*TASK TO COMPLETE*
Skip the images and copy each record exactly as written.

*SOURCE MATERIAL*
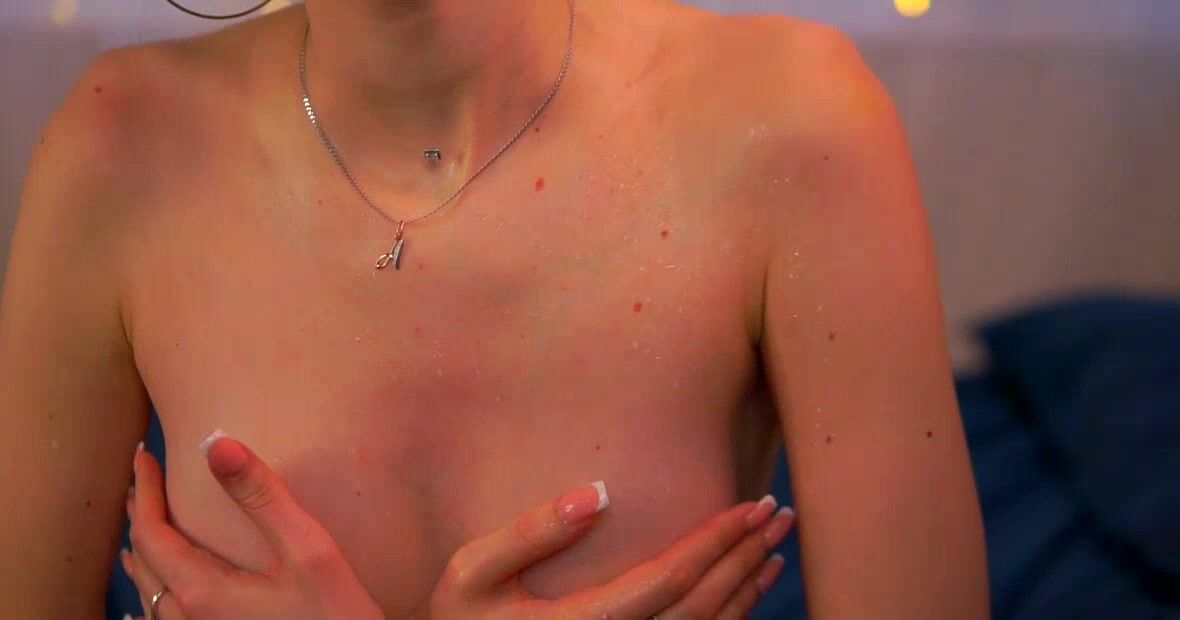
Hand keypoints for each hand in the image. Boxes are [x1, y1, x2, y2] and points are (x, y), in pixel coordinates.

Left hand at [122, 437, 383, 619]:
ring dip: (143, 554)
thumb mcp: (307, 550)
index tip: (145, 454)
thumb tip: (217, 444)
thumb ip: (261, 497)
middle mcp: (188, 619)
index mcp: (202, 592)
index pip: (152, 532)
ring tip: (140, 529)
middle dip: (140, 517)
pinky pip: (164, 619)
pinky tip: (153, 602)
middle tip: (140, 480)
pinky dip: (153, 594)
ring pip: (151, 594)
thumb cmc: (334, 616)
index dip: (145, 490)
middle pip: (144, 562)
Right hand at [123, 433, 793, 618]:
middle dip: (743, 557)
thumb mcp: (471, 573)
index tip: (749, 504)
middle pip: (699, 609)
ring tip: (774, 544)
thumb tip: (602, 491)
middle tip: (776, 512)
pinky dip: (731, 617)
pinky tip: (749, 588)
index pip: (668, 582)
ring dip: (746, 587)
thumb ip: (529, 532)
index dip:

*WRITTEN ANSWER*
Hand keypoints for each hand in the image. Boxes are [x1, y1, x2, y2] and points are (x, y), in pixel coordinates.

Left hand at [122, 437, 383, 619]:
ring dip: (143, 554)
thumb mcp: (307, 550)
index tip: (145, 454)
thumb tip: (217, 444)
thumb ip: (261, 497)
middle mcp: (188, 619)
index mcp: (202, 592)
index pip: (152, 532)
ring tip: (140, 529)
middle dip: (140, 517)
pinky pip: (164, 619)
pinky tip: (153, 602)
middle tip: (140, 480)
pinky dip: (153, 594)
ring pip: (151, 594)
thumb cmc: (334, 616)
index dip: (145, 490)
middle pip: (144, 562)
Right hand at [123, 433, 793, 618]:
middle dip: (743, 557)
thumb mcp: (471, 573)
index tip: (749, 504)
middle pip: (699, 609)
ring tip: (774, 544)
thumb tip: (602, 491)
middle tip: (776, 512)
pinky dip: (731, 617)
pinky tip: (749, 588)
index pip: (668, 582)
ring dip: (746, 587)
thumb ip: (529, 532)
index dip:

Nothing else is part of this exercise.